Honestly, I’ll probably hold that moment forever and not know what to do with it entirely. I only know it could be me, but right now it isn’t me, and oh god wherever you are please give that man his heart’s desire if you have any heart at all.
I’ve had a million conversations with my daughters over the past few weeks. We’re all trying to make sense of what this means for me and for us, and we’re all constantly reaching out to each other, as though to assure ourselves that everyone is still here, that everything is wrong but it’s still mostly alright. We’re kind of a touchy, feely bunch, physically and emotionally. During one of these conversations I remember saying that I made some huge gambles for the life I wanted the last time I was in the arena with cancer. I turned treaments down and made decisions way out medical bounds because I knew the kind of life I wanted to have if I got to choose.
The life I wanted is exactly the life I’ve lived. In fact, my life has far surpassed anything I dreamed of when I did this the first time. I’m beginning to realize is what a rare gift it is to say this.

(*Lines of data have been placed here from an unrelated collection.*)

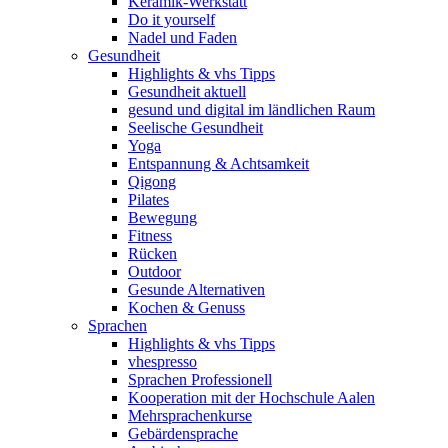
Keramik-Werkstatt
Do it yourself
Nadel und Faden
Gesundheit
Highlights & vhs Tipps
Gesundheit aktuell
gesund und digital im ländlichen Raum
Seelische Gesundheit
Yoga
Entspannung & Achtsamkeit
Qigong
Pilates
Bewegung
Fitness
Rücken
Outdoor
Gesunde Alternativen
Kochen & Genuss
Sprachen
Highlights & vhs Tipps
vhespresso
Sprachen Professionell
Kooperation mit der Hochschule Aalen
Mehrsprachenkurse
Gebärdensprache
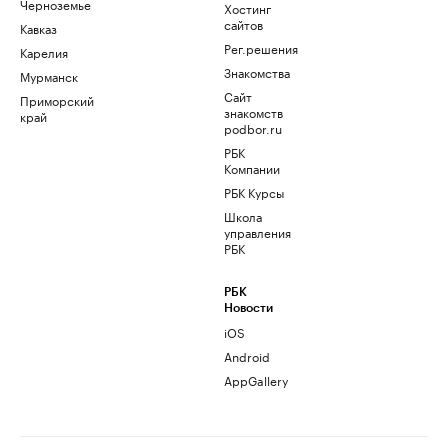
Черноземье
Хостинг
сайтов
Кавказ
Рег.решения
Карелия
Знакомства
Мурманск
Сайт
Приморский
знакомств
край
podbor.ru
РБК
Компании
РБК Курсы
Школа
управления
РБК
РБК
Новости
iOS
Android
AppGallery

And maybe that’s a little piece of my rage as well, because this bullshit was never part of the plan. I mean, it’s the bad luck of the draw to have cancer once. You make your peace with it because sometimes shit happens, and that’s an unavoidable fact. But twice? When I see the juxtaposition of this great big marvelous life I’ve received but which currently feels just out of reach of my IV tube – that’s where my rage kicks in. We’re just getting started, goddammit! No less so now than twenty-three years ago.
The space in between my two realities is where my rage sits, and despite all the good christian teaching I received about not letting the sun go down on my anger, I’m pretty fucking angry. I may believe that bitterness is toxic, but I also think anger can sharpen us and strengthen us and make us able to stand in the face of monsters and yell, BACK THE FUCK UP! I’m not ready to give up yet!
So I’ll keep my rage, thank you very much. I’ll keep shaking my fist and dropping F-bombs and in a few weeks I am not going to be at all happy about sitting in that chair again. I won’t be anyone’s chicken soup for the soul in this mess, that’s not my job. My job is to live and I intend to knock that shit out of the park.
But I will also try and remember to hold space to receive and give the gentle kindnesses of those who truly intend for me to be complaining about still taking medecine in ten years. That list of grievances should be pretty long by then, I’ll bring extra pens.